А это молчание собачек академика. Общий механизм начала слюноотделения. Просто то, что у дворняжек будит желудочно-кишечный тракт, у людей аукается в центральной и перефирической нервной системе. Будит воображение. Это феномен общих снов наяву. Плод высшей нервной деятельности, ради которого мы расстались с дружественным нам подоотрядом обезьян. Лишились шерсти и хвоста. Только тут не должно быть иллюзий. Точно такой же механизм единения был и у тех, кто молча рассматривал орла и свастику где-нибудь в Германии в тридцатых, или читал слова "товарищ и декрет" на заснеженных тумбах Питера двадцатых. Люди очень мало меняются, во всяком случае, в вообразимых разумом временных интервалах, и это еще одна причина для оптимизма. Ведь "Шизгара" - не только и даже не столько роман о выдуманных правдивых событиях, которых не было и никогда не будет, это роман о чувствах, бесконечное повторение которых в ближайшие пару тысяч лет гарантированно всеми естественными науками, и личным авторитетом академика Павлова.
КО: А вот Солоух "Шизгары" и нынешний Солоух - это разные писатели? Все же стиль ваших поздних рассказов очень от "Шизгары" отличается?
Сергей Солоух - это такой паучок, который тянет нитку из пуза, плетет паутину, но не для утилитарной ловли мух, а чтобы играла радугой на солнце. В этом смысле суть процесса не изменилась. Изменилась моя связь с обществом вообще и моим поколением в частности. Если во времена "Шизгары" я счастливо разделял с моими сверстниками все или почти все свойственные нашему поколению иллюзии, то сейчас увы. По смешной классификации Воннегута, помните "Cat's Cradle", я перестал быть частью своего карасса. Вся моя вера и надежда связана ныне только с моей семьей. Индивидуальна, закрыта и принципиально неразделяема. Кажется, Воннегут, называл это дюпрассом. Другая поэзия, а, соответственно и стиль. Я ведь не занимаюсь его изобретением. Он сам меня находит. Я же просто послушно и честно плету узоры.

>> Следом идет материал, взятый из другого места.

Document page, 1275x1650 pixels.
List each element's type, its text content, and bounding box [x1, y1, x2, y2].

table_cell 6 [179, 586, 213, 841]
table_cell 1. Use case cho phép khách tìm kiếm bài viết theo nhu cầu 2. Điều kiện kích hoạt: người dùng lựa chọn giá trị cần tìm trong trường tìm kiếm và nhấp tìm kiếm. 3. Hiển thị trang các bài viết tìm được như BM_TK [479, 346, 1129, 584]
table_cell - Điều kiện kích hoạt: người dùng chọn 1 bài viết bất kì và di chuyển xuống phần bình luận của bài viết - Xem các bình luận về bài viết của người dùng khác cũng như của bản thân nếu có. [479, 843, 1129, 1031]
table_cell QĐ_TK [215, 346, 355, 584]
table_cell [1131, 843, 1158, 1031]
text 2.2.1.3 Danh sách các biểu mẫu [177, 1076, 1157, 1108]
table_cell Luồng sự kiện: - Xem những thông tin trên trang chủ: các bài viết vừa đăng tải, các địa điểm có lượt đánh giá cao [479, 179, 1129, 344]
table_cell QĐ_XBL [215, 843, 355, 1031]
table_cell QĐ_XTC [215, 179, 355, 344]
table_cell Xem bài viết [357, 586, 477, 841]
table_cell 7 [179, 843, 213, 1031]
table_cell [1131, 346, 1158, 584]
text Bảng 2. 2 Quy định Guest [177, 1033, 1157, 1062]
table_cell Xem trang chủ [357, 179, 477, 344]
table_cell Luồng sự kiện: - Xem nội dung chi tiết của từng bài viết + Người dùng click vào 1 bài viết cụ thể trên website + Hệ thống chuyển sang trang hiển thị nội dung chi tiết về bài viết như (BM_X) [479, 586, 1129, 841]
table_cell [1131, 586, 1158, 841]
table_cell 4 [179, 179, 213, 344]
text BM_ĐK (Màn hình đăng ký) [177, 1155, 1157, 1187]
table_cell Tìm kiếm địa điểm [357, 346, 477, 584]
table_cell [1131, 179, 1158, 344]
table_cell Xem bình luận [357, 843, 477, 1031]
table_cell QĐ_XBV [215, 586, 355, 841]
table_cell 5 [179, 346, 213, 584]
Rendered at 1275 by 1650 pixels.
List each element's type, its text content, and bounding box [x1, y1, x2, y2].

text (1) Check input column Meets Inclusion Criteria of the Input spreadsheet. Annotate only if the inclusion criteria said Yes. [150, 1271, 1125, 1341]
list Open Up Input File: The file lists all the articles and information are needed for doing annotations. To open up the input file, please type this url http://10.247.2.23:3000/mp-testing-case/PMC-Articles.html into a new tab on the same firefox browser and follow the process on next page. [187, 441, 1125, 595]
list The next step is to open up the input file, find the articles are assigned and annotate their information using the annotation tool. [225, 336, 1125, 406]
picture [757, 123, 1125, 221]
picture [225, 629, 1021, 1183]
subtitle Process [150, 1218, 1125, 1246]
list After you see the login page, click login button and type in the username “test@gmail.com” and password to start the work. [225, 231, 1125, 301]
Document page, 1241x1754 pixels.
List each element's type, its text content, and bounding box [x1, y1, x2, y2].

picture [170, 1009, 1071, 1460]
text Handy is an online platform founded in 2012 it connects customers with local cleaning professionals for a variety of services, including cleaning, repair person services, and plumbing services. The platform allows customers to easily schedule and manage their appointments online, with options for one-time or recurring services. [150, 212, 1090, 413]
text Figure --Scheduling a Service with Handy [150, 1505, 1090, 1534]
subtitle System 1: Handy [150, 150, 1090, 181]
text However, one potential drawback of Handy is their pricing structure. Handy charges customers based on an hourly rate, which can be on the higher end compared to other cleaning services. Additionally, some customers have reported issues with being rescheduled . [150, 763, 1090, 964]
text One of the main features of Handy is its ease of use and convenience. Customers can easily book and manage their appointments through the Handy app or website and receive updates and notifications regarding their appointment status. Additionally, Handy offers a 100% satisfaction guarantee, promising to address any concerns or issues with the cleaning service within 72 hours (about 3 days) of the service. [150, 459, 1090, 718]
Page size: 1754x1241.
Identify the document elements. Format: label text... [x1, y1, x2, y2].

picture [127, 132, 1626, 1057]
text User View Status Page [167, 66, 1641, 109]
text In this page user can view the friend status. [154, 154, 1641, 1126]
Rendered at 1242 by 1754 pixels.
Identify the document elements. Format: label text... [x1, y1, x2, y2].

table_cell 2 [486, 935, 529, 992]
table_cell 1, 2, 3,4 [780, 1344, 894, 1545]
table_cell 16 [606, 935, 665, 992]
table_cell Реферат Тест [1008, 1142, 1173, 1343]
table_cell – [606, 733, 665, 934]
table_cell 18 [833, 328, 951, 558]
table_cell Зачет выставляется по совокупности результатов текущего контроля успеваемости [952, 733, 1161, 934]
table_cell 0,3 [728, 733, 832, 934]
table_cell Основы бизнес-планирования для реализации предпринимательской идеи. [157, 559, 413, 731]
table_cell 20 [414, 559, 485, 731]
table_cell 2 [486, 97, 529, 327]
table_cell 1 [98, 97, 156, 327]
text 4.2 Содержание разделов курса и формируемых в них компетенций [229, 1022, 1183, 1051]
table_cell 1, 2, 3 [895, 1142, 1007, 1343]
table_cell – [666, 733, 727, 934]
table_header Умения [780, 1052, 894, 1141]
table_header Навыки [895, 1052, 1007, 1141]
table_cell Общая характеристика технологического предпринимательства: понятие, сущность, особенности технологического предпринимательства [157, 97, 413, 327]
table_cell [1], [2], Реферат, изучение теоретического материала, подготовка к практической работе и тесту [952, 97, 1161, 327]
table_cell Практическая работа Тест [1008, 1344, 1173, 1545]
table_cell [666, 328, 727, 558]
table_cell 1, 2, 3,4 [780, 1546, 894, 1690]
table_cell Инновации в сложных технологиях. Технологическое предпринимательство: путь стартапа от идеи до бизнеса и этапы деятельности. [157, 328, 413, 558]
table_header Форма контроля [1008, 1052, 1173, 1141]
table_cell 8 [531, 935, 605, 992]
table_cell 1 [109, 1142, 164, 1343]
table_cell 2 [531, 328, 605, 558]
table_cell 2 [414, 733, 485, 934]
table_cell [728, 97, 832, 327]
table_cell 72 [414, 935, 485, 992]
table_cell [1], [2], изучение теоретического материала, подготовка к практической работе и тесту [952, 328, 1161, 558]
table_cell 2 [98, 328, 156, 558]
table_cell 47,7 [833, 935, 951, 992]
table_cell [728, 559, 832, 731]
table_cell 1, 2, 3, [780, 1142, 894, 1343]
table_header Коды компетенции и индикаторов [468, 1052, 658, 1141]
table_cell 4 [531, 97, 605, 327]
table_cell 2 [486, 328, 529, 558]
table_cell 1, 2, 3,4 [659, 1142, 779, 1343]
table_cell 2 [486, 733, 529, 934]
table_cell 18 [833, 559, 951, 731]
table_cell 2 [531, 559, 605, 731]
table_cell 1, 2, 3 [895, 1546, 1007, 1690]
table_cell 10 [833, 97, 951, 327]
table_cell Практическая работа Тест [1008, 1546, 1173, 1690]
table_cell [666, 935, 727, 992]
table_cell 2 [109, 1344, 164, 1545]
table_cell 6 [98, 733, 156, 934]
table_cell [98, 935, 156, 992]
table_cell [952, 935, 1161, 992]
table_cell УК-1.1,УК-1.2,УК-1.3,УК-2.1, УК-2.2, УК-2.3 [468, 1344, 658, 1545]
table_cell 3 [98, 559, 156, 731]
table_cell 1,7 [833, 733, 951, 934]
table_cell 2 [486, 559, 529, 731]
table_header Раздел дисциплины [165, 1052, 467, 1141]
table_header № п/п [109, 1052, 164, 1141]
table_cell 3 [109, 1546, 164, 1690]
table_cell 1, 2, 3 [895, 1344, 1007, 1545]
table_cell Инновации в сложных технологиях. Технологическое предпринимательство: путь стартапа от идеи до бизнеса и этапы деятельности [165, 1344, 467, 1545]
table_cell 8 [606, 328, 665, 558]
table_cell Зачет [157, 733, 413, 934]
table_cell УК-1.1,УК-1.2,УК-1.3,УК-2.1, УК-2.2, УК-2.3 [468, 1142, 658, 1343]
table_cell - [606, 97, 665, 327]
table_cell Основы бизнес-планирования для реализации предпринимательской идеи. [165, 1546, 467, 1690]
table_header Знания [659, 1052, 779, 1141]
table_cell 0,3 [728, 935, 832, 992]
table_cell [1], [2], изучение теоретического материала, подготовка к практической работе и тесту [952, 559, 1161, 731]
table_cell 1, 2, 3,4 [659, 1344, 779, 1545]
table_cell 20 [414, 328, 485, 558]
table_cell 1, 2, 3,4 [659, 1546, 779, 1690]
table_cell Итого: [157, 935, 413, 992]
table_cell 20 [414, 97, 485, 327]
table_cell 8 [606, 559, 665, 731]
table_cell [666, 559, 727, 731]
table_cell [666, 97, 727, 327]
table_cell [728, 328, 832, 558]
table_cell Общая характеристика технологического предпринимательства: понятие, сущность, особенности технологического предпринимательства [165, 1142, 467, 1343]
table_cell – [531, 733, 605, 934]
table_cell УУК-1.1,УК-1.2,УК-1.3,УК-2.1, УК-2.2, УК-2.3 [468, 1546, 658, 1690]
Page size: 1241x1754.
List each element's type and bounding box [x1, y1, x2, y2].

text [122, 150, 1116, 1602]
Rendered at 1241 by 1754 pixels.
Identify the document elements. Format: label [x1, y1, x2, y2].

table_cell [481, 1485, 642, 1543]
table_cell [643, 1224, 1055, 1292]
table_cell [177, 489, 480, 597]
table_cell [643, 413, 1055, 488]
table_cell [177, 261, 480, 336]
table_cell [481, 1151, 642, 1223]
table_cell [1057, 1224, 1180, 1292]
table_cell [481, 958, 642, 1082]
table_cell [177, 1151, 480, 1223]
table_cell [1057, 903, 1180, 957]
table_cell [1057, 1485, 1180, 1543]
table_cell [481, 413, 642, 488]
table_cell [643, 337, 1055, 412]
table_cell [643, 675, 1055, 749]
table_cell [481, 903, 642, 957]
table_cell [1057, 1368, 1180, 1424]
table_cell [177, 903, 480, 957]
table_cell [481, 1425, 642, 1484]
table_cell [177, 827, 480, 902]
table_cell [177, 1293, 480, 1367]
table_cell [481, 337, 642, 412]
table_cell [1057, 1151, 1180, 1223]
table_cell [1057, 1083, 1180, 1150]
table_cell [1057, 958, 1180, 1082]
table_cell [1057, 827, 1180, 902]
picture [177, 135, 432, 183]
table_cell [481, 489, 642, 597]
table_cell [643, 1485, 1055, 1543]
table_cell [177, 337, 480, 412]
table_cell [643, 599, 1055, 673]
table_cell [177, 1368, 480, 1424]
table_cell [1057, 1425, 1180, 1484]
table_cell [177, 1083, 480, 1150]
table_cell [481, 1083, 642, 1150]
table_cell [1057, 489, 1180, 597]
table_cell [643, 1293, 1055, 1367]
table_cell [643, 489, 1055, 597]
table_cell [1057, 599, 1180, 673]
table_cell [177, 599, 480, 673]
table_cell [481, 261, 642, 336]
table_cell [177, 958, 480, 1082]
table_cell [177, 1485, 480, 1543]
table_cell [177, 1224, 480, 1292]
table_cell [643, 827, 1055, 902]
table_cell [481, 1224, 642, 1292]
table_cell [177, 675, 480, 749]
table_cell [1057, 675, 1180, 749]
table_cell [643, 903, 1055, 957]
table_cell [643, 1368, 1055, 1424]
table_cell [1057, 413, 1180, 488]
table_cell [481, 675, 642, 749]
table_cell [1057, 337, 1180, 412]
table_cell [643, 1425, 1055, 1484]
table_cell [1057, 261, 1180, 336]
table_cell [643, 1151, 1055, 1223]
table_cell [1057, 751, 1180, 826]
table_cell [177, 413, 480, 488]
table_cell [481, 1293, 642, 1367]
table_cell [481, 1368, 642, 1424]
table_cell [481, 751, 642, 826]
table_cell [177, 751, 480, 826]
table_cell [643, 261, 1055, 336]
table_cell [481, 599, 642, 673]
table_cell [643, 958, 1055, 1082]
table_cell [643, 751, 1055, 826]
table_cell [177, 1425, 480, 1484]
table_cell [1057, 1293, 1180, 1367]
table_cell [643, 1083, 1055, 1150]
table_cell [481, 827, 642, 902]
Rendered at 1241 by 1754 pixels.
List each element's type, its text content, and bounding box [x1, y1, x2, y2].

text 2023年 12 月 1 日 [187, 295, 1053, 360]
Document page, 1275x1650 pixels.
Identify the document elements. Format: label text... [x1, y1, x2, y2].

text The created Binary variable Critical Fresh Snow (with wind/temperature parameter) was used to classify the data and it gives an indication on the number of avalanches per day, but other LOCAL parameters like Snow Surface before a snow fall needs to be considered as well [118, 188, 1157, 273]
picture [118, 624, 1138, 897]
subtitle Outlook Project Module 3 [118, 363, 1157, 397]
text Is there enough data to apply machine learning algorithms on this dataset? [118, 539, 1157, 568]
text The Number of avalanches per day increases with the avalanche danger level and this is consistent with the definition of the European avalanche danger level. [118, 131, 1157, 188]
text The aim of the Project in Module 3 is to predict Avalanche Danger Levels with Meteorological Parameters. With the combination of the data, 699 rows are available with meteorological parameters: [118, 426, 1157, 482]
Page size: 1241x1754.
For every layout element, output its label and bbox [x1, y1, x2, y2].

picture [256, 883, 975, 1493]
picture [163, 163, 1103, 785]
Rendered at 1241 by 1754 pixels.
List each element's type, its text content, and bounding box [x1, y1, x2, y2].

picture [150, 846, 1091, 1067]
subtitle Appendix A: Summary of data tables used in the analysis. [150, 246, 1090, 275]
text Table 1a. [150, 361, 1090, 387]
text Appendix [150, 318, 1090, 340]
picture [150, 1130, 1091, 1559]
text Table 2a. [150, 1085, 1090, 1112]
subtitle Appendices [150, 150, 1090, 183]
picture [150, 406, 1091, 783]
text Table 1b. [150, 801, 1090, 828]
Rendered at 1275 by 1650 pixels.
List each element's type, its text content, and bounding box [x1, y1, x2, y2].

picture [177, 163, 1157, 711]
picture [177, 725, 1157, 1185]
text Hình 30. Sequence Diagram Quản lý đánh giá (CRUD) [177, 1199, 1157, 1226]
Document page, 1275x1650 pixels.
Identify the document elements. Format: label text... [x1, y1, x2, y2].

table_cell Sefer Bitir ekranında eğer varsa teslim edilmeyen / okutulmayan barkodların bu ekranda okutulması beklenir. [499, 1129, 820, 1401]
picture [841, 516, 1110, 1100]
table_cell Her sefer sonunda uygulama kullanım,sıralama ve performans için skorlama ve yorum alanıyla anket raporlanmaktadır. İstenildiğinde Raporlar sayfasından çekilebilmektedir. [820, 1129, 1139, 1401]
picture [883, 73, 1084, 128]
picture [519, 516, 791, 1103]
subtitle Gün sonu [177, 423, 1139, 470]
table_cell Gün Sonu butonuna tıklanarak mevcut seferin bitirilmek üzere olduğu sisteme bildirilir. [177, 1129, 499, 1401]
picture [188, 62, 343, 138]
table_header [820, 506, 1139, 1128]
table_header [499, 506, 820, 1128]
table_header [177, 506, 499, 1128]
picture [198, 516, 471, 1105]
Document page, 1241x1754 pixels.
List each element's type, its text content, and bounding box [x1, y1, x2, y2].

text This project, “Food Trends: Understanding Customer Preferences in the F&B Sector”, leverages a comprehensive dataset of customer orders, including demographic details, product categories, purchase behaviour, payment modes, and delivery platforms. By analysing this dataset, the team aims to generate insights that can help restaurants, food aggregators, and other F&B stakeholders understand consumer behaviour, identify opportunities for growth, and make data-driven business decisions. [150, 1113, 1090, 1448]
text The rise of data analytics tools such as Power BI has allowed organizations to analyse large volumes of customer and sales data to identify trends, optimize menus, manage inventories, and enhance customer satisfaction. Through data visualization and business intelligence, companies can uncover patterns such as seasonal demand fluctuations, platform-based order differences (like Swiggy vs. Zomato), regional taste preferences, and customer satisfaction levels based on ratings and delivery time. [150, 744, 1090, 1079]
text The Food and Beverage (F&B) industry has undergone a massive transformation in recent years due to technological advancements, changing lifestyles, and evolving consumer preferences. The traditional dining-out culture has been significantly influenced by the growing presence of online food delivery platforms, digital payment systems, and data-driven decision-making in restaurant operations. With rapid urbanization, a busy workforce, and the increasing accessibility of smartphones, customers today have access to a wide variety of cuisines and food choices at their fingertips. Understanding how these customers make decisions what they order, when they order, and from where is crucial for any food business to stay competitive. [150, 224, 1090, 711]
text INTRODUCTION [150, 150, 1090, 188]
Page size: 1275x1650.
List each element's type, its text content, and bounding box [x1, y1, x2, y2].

КО: Что вам говорят двадцатилетние? Нет ли у вас чувства, что "за что боролись, на то и напоролись"?
Любимая группа моей старшей девятнадцатилетней дочери "Роллинг Стоунз" и она знает о ней больше, чем я о Фрэнке Заппе. В этом смысле, повода для харакири нет. С другой стороны, я, вообще, не думаю, что нынешние двадцатилетние должны непременно повторить все те глупости, которые творили мы. Все-таки дети должны быть лучше своих родителей. Так неизменно говорил мой отец, и сейчас, в свои сорок шесть я готов под этими его словами подписаться. Если надо, то и два раза.
КО: Что вы скажете о своих нынешних читателях? Кто они?
Люди, которых не пугают сложносочиненные предложения с причастными оборотами и без. Грамотные. Студенты и, я надеюсь, уже не комсомольцы. В общем, я был бы счастлив вернуть большим университетам то, что они сами мне дали в юности. Музыку. I wanna hold your hand.